In the records from the first line through the line with "Dicas de apostas", replace "Halbzeuge" with "Halbfabrikate" and change nothing else. Give back only those lines.
● ● ● ● ●
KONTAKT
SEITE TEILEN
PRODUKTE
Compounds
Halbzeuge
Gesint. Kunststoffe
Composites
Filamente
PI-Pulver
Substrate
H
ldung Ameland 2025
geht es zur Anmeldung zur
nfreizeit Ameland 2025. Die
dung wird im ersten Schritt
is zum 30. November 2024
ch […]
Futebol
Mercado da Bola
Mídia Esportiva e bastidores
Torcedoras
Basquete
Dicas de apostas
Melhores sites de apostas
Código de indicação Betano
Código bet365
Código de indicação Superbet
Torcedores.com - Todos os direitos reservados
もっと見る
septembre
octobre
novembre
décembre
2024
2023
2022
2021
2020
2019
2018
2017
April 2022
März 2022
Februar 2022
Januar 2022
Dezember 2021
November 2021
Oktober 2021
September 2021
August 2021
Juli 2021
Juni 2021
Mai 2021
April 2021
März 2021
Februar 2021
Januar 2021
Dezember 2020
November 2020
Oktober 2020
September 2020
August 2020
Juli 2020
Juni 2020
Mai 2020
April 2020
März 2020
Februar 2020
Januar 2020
● ● ● ● ●
● Exercise solution
KONTAKT
SEITE TEILEN
PRODUKTE
Compounds
Halbfabrikate
Gesint. Kunststoffe
Composites
Filamente
PI-Pulver
Substrate
H
ldung Ameland 2025
geht es zur Anmeldung zur
nfreizeit Ameland 2025. Die
dung wird im ersten Schritt
is zum 30. November 2024
ch […]
Futebol
Mercado da Bola
Mídia Esportiva e bastidores
Torcedoras
Basquete
Dicas de apostas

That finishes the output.